Even though he stepped down in April as coach of the New Ulm Steel, Jay Witta felt he owed it to Bruce Boudreau to provide an analysis of his son Brady’s first season as a goaltender in the North American Tier III Hockey League.
One lunch with Witta later, the Wild coach was suddenly on the accelerated path toward becoming the majority owner of the Minnesota Blue Ox in the 61-team United States Premier Hockey League (USPHL).
“Bruce and I hit it off. We have the same philosophies on how to develop the game and kids,” said Witta, a former Minnetonka High School captain who owns a marketing company in Bloomington. “He asked what I planned to do next, and I said, ‘What I’d really like to do is own my own team.’ He looked at me and goes, ‘Find us a team, and I’m in.’ ”
A week later, Witta called Boudreau and said, “I found a team.’ ”
“He goes, ‘What?’ ” Witta said, laughing. “I said, ‘I found us a team, and we have to move really fast or we’ll miss this season.’ He goes, ‘Slow down, slow down. I haven’t even talked to my wife yet.’ Long story short, we closed at the end of May.”
The Tier III expansion team — which is owned by Boudreau and his wife, Crystal, and three minority owners including coach and GM Witta — is in Coon Rapids and will debut its 44-game schedule at home Sept. 22. The Blue Ox will be in the league’s nine-team Midwest West Division, which includes four other teams (in Forest Lake, Blaine, Owatonna and Hudson) within a fairly short drive.
The Blue Ox will hold open tryouts for 17- through 20-year-olds Saturday and Sunday from noon-2 p.m. at the Coon Rapids Ice Center. Boudreau will be in attendance evaluating talent from the stands, signing autographs and “being Bruce,” Witta quipped.
“This may sound corny, but I feel I was put on this Earth to promote hockey,” Boudreau said. “So the idea of being involved in a junior team that is the middle void between high school hockey and college was very exciting to me. I talked to Crystal, and we jumped in with both feet. My role is just to support, and we’re hoping to get 36-40 kids to try out because we’d like to add some real local flavor.”
The Blue Ox, which will have 25 players, has signed 13 players, including two from Switzerland, one from Finland and a goalie from North Carolina who will compete with 19-year-old Brady Boudreau for the No. 1 spot.
Bruce Boudreau’s hope is to one day add a youth program, an Under-16 and Under-18 team and a Tier II team like other programs across the USPHL. Hockey’s landscape has changed, so even Division III college programs want incoming freshmen to play junior hockey.

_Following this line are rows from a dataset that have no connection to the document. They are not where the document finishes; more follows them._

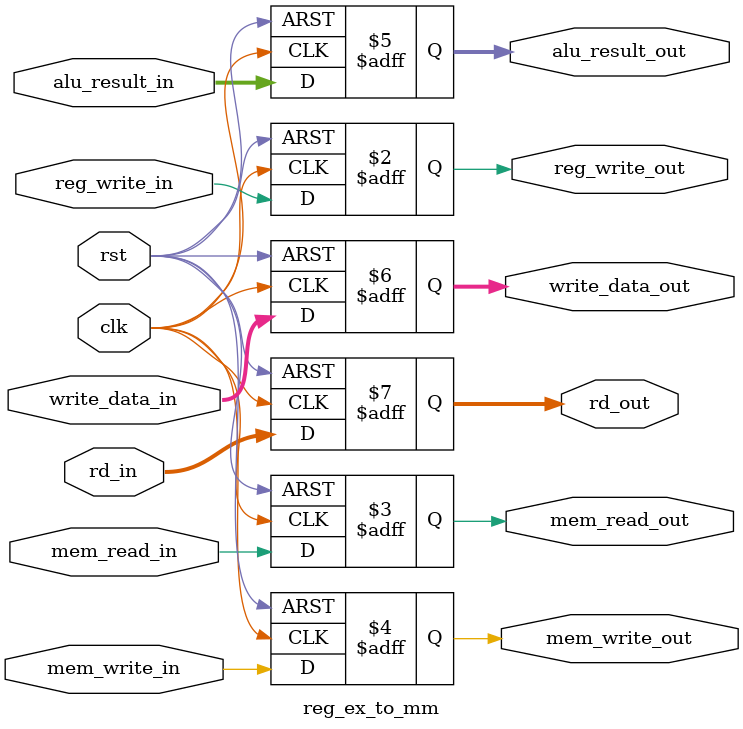
<source format=sv>
module reg_ex_to_mm #(
    parameter DATA_WIDTH = 32
)(
    input  logic                  clk,
    input  logic                  rst,
    // Inputs from EX stage
    input  logic                  reg_write_in,
    input  logic                  mem_read_in,
    input  logic                  mem_write_in,
    input  logic [DATA_WIDTH-1:0] alu_result_in,
    input  logic [DATA_WIDTH-1:0] write_data_in,
    input  logic [4:0]            rd_in,
    // Outputs to MM stage
    output logic                  reg_write_out,
    output logic                  mem_read_out,
    output logic                  mem_write_out,
    output logic [DATA_WIDTH-1:0] alu_result_out,
    output logic [DATA_WIDTH-1:0] write_data_out,
    output logic [4:0]            rd_out
);

always_ff @(posedge clk or posedge rst) begin
    if (rst) begin
        reg_write_out   <= 0;
        mem_read_out    <= 0;
        mem_write_out   <= 0;
        alu_result_out  <= 0;
        write_data_out  <= 0;
        rd_out          <= 0;
    end else begin
        reg_write_out   <= reg_write_in;
        mem_read_out    <= mem_read_in;
        mem_write_out   <= mem_write_in;
        alu_result_out  <= alu_result_in;
        write_data_out  <= write_data_in;
        rd_out          <= rd_in;
    end
end

endmodule
</source>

“So our 20-year-olds are looking to play Division III, our [teenagers] are usually looking to move up to Tier II to hopefully open them up to one day playing Division I,” Witta, 49, said. “These are guys out to prove something or maybe who were bypassed.”
There are success stories.
The Wild’s Charlie Coyle played in the league as a 17-year-old for the South Shore Kings in Foxboro, Mass. He finished fifth in league scoring and called it a “great experience.” In fact, Coyle says he still uses the Kings’ strength and conditioning coach, Brian McDonough, as his personal trainer.
A few years ago, Witta had a Swiss player named Yannick Zehnder play Tier III hockey in White Bear Lake. This past winter, Zehnder lit it up with eventual No. 1 overall NHL pick Nico Hischier for Switzerland in the world junior championships.
Adam Carlson never played varsity hockey at Edina, but after tending goal for the Steele County Blades ultimately got a full ride to Mercyhurst and signed with the Washington Capitals.
“Scouts go everywhere to find players,” Boudreau said. “Somebody that might not be ready at 17 may all of a sudden flourish in a league like this at 18 or 19. You can at some point catch that diamond in the rough or can go on to Division I or bigger and better things.
“So I’m excited. I’m just going to be the biggest fan. This is the State of Hockey, and my family wants to be Minnesotans. So if we can get involved in the minor and junior hockey level, I think that’ll be great for long after I’m done coaching.”